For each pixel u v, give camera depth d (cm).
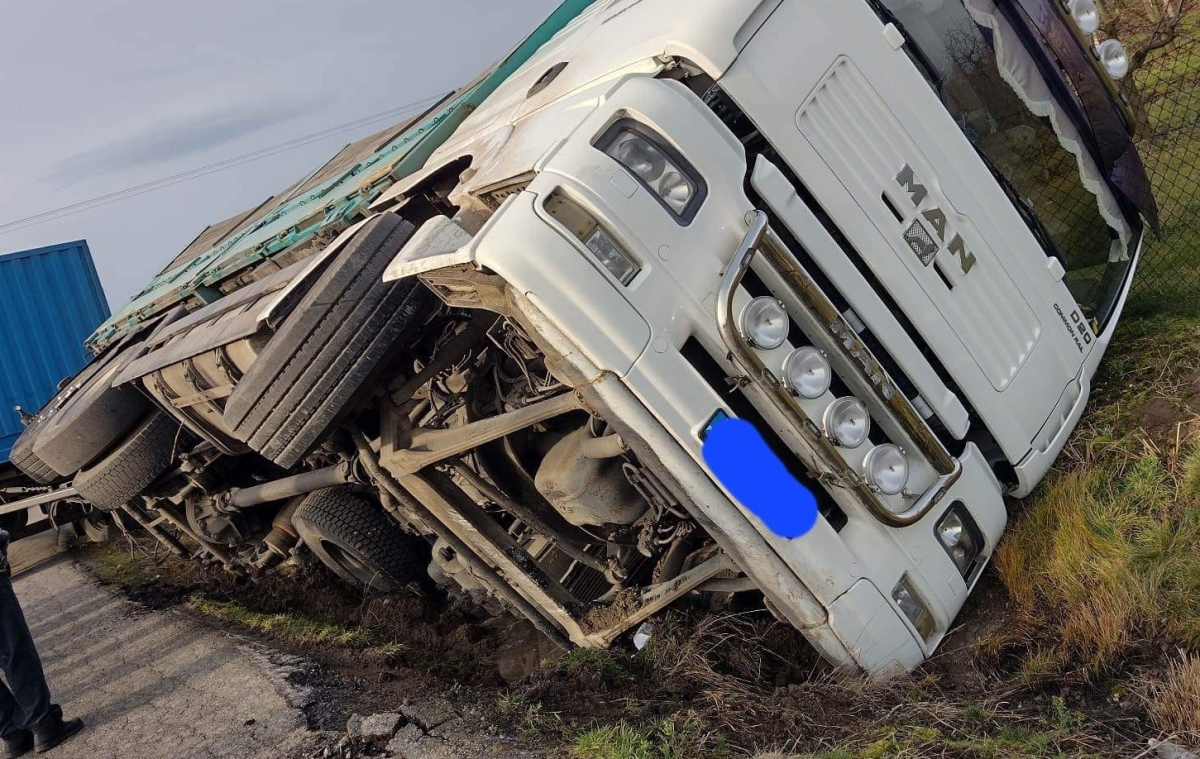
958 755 255
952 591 327
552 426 405
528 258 284
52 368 1327
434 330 419
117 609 711
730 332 289
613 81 313
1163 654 279
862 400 314
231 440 547
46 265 1344
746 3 303
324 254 393
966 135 353
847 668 315
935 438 316
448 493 417
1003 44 371
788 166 309
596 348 288
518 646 459
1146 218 420
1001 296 340
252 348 409
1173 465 338
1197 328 417
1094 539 320
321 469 553
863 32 319
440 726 357
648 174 294
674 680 346
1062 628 305
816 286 302
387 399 425
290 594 644
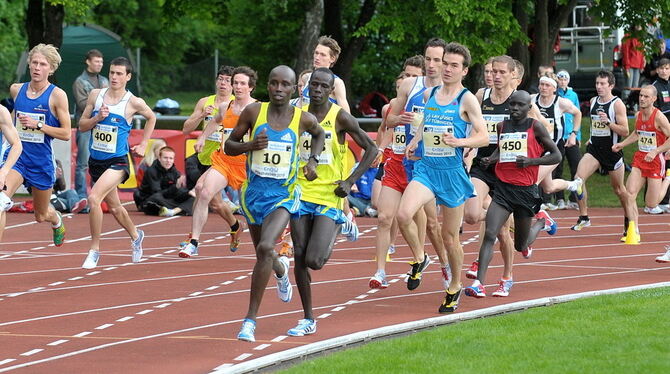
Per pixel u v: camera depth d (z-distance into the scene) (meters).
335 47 19.67
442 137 16.19
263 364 12.91
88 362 13.29
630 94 46.25
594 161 26.73
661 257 22.23
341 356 12.85
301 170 14.73
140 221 29.91
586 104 46.47
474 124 16.00
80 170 32.25
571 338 13.45
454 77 16.16
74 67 57.97
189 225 29.09
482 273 17.61
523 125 17.38
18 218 30.16
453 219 16.31
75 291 18.62
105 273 20.69
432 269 21.25
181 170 34.59
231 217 23.22
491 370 11.77
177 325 15.61
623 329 13.97
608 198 36.72
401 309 16.84
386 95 58.16
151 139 34.34
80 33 59.09
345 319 16.00
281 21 57.06
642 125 25.62
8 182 19.75
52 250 24.12
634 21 44.66
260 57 58.56
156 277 20.19
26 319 16.12
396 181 18.25
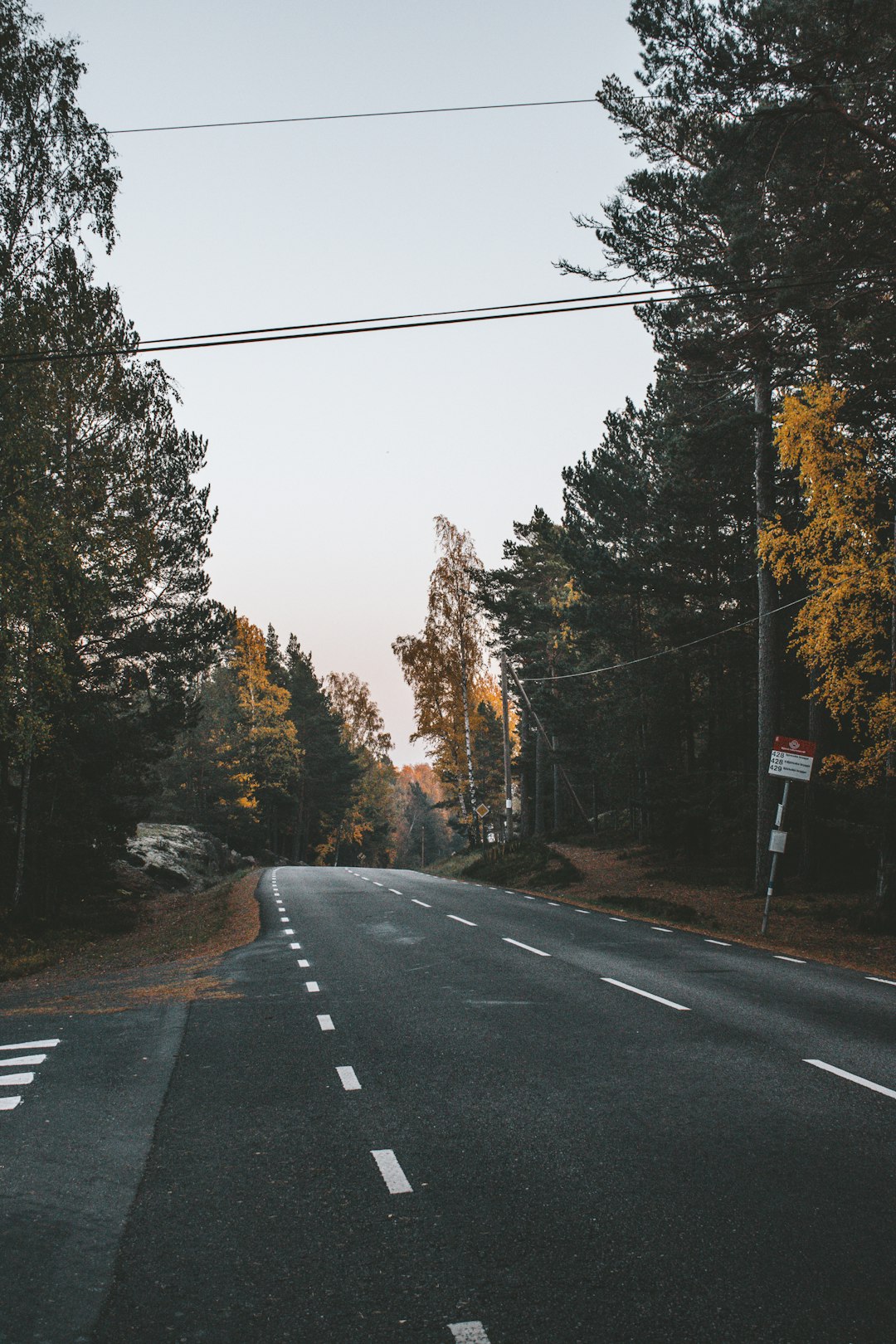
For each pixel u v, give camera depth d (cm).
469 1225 475
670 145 2073
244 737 6725
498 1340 364
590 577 3422
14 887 2319
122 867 3731
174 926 2416
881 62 1378
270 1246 450
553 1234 463
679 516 3238
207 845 4941
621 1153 581
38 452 1684
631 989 1190
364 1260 435
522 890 3123
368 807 10656
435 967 1391
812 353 1980
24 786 2334
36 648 1784
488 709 6694
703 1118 653
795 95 1453
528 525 4922
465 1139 610
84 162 1827
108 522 1995
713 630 3228
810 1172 546
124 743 2764
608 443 3688
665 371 2531
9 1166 557
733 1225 472
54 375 1792
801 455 2030
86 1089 728
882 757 1942
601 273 2086
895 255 1562
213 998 1141
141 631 2634
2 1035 943
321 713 8638
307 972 1345
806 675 3006
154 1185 530
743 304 1864
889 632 2033
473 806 4953
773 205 1653
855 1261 432
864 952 1617
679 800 3156
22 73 1744
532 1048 866
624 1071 780
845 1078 757
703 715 3522
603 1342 363
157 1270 424
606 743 4244
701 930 1919
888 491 1969
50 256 1806
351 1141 607
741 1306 391
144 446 2205
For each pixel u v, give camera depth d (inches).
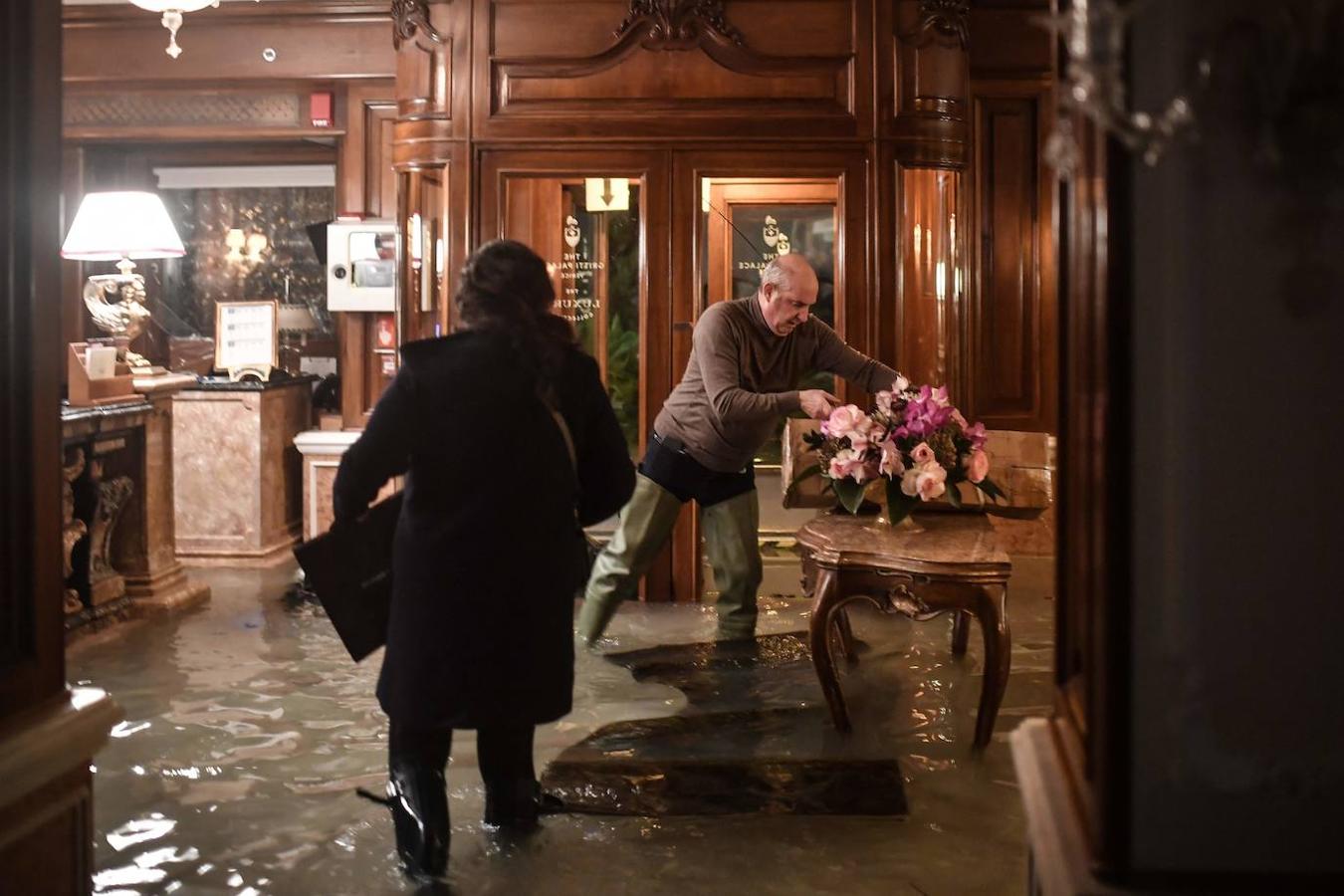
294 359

PROBLEM DETAILS | Locate all lines in the listing above with the word "pixel" and copy them.

WRITTEN SOLUTION |
For each pixel u v, give camera depth d (cm).
Per pixel u v: camera depth d (z-distance into the scene) (meters).
For each pixel u v, give camera depth d (cm).
For each pixel u v, give camera depth d (inches).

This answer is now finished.